Though calculating and exploiting the topography of the energy landscape requires some clever mathematics, today's computers have made it almost routine. In 2000 the tube technique was used by Wang Sang Koon, Jerrold Marsden and Shane Ross of the California Institute of Technology, and Martin Lo of NASA's Jet Propulsion Laboratory in Pasadena, to find a "Petit Grand Tour" of the moons of Jupiter, ending with a capture orbit round Europa. The path requires a gravitational boost near Ganymede followed by a tube trip to Europa. A more complex route, requiring even less energy, includes Callisto as well. And last year, Michael Dellnitz, Marcus Post and Bianca Thiere of the University of Paderborn in Germany, with Oliver Junge of Technical University of Munich, used tubes to plan an energy-efficient mission from the Earth to Venus. The main tube here links the sun/Earth L1 point to the sun/Venus L2 point. Its low-thrust engines would require only one-third of the fuel used by the European Space Agency's Venus Express mission; the price paid is a lengthening of the journey time from 150 days to about 650 days. Future interplanetary missions for which fuel rather than time is of the essence will no doubt make routine use of tubes, and plans for such missions are already being drawn up.

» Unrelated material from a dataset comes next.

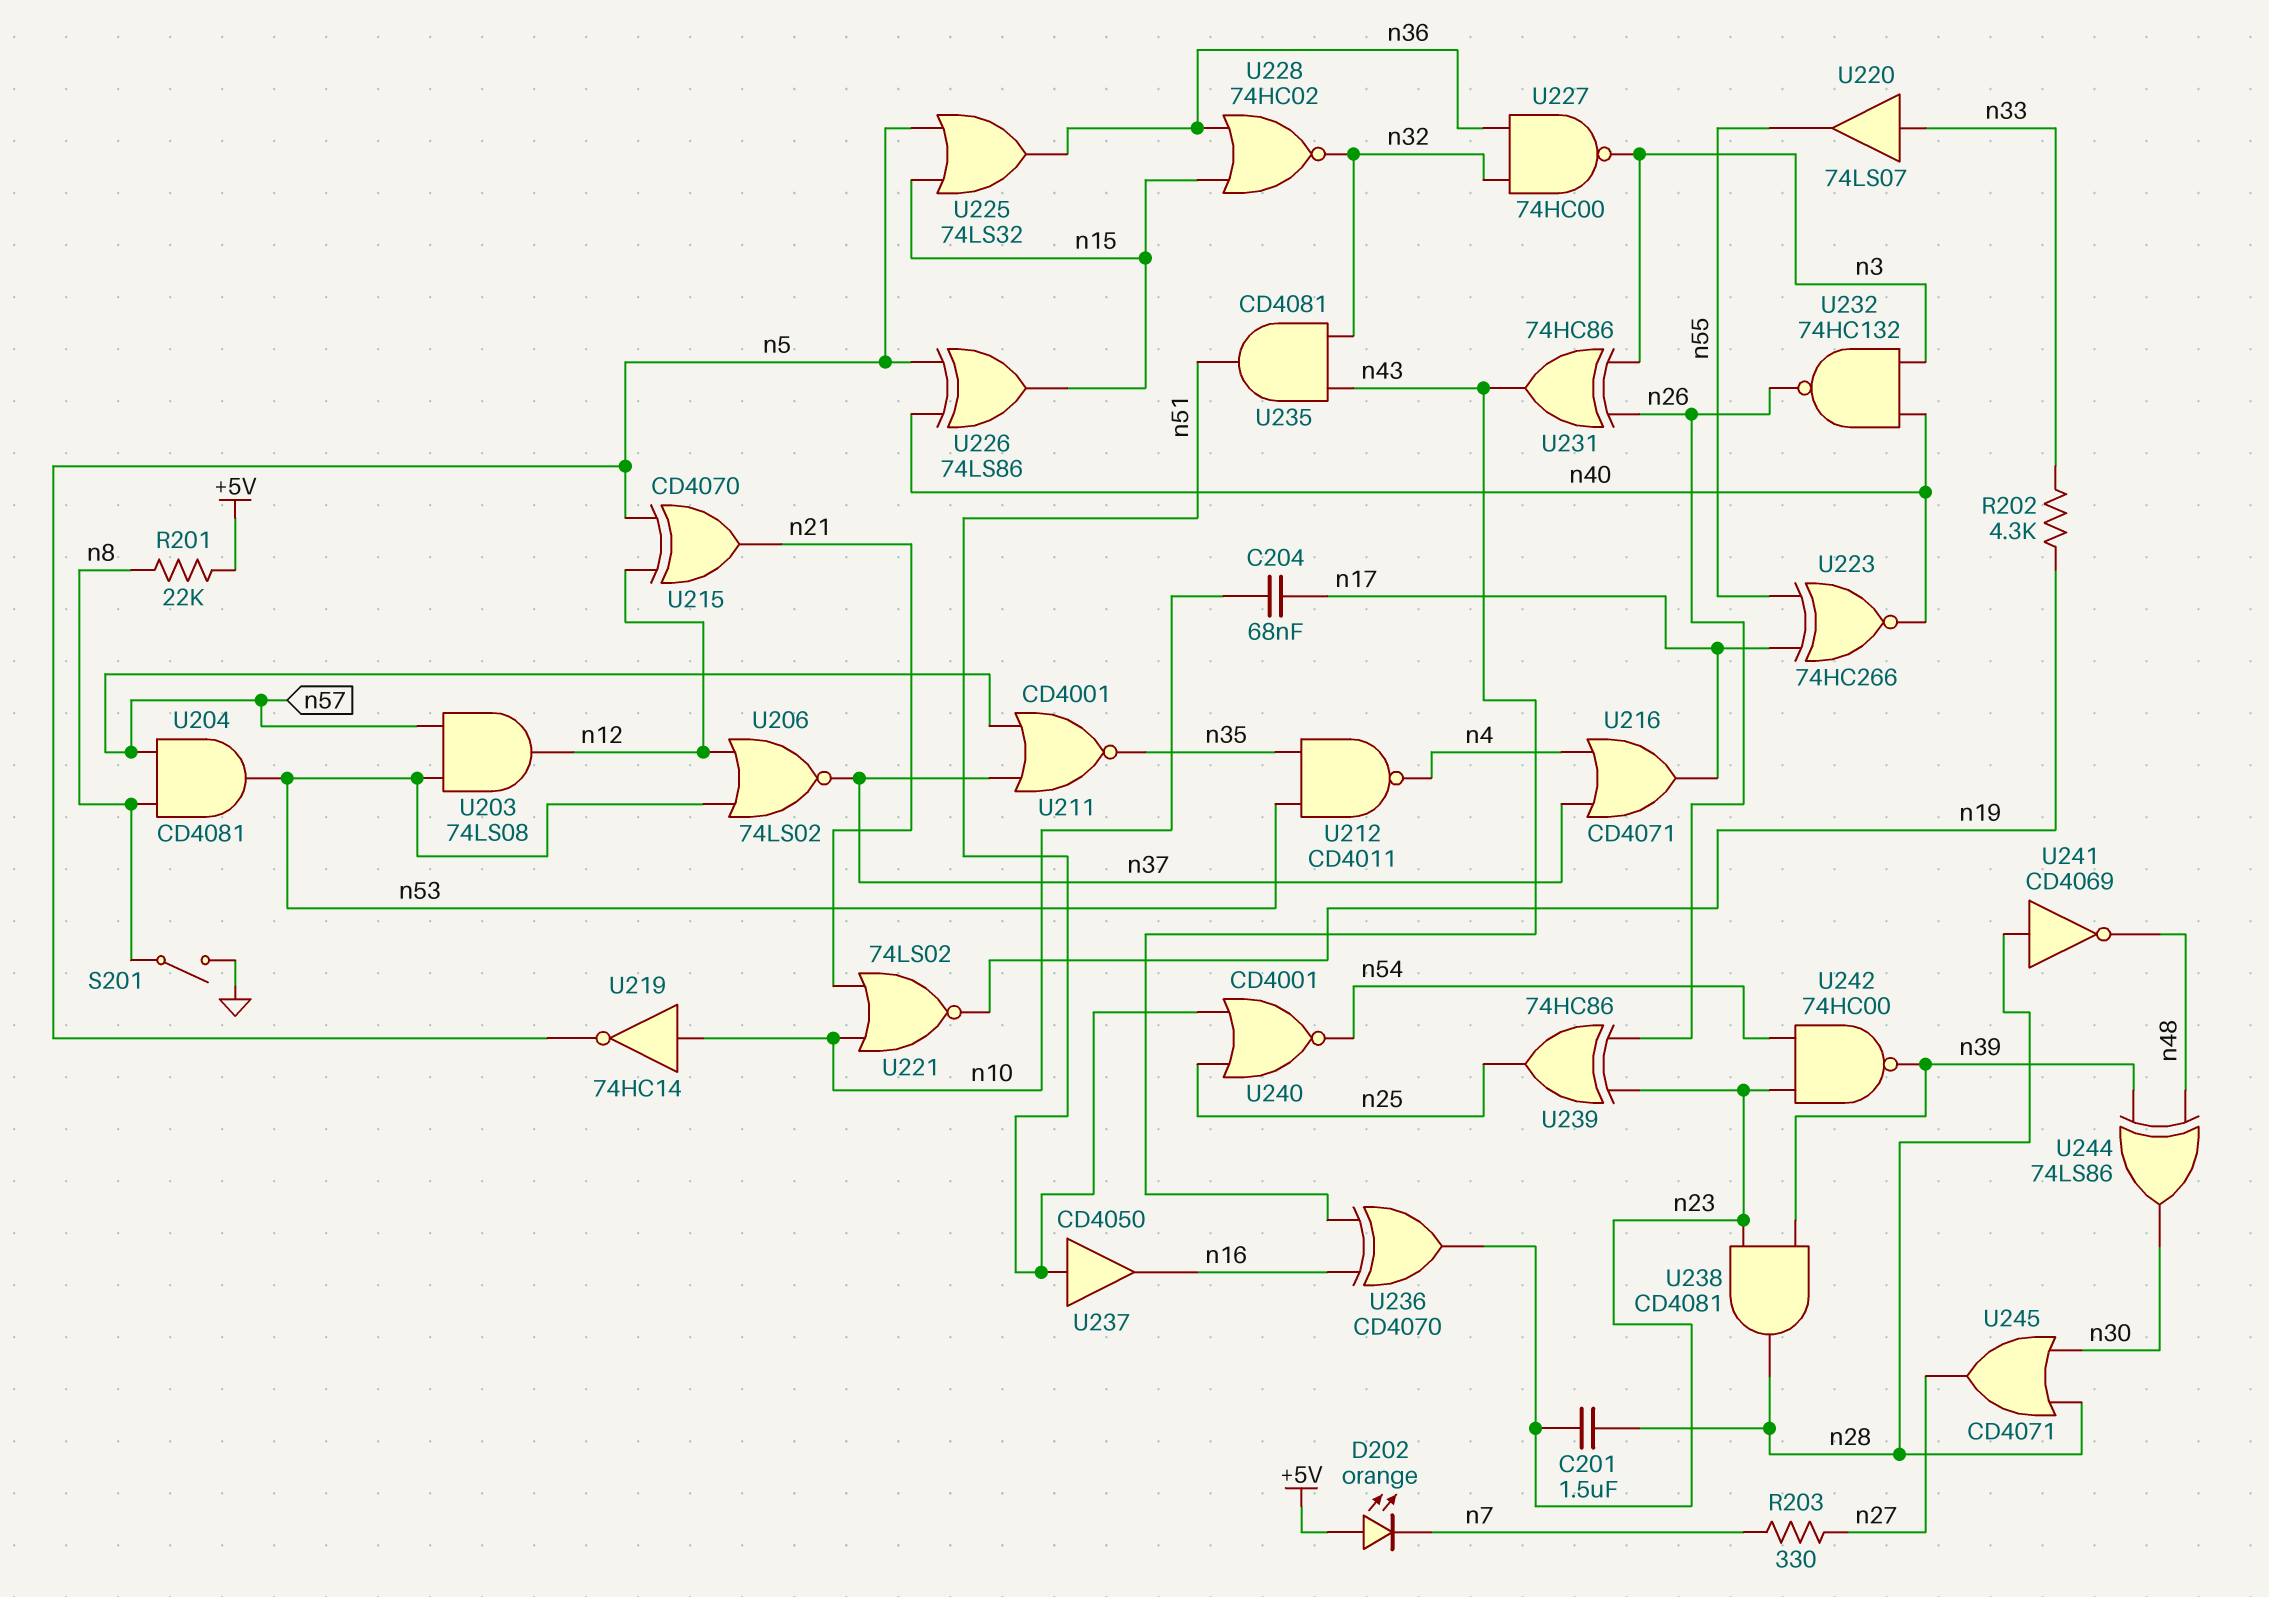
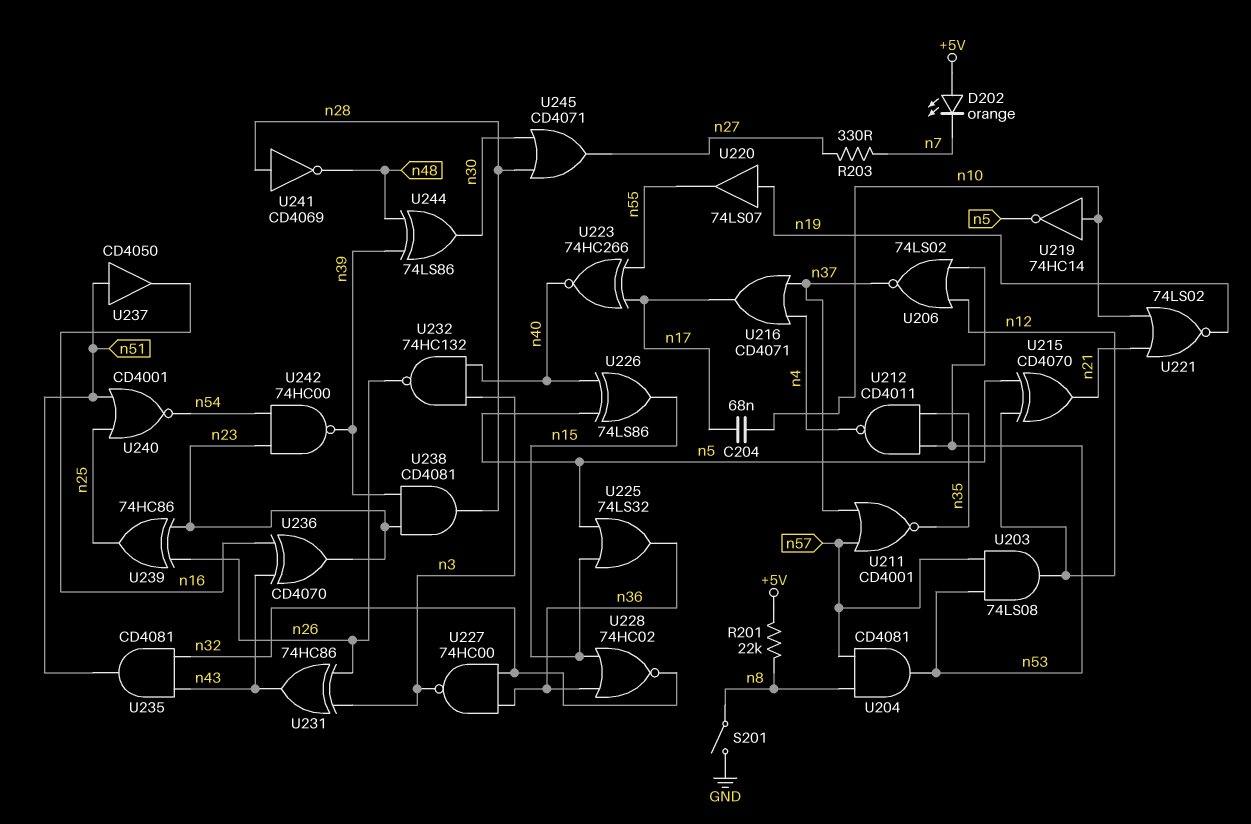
C201: 1.5uF (n23, n28) -> none
R202: 4.3k (n19, n33) -> none
U220: buffer 74LS07 (in n33, out n55) -> buffer 74LS07 (in n19, out n55)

These plans may soon have to be radically revised, however. Unpublished work by Dellnitz has uncovered evidence of a remarkable natural system of tubes connecting Jupiter to each of the inner planets. The planets appear to have positioned themselves at the receiving end of the tubes emanating from Jupiter, where those tubes are calculated using only the gravitational fields of the sun and Jupiter. It is as if the gravitational fields of the sun/Jupiter system determine the main features of the landscape, and the planets have somehow situated themselves in locations that lie at the far ends of these tubes. Together, Jupiter and the sun seem to have orchestrated the locations of all the other planets.
Dellnitz has uncovered evidence of a remarkable system of tubes connecting Jupiter to each of the inner planets
It is not clear what has brought this about. One possibility is that during the formation of the solar system, Jupiter reached a large size early on, and dust was transported around the solar system along the tubes to accumulate at certain spots. To put it another way, it may be that in the landscape set up by Jupiter and the sun there are preferred locations where the other planets are more likely to form.
Whether or not this happened, the implications for the Interplanetary Superhighway of this remarkable structure are clear. Jupiter, long known to be the dominant planet of the solar system, has a new role: the fifth planet from the sun is the solar system's very own Grand Central Station.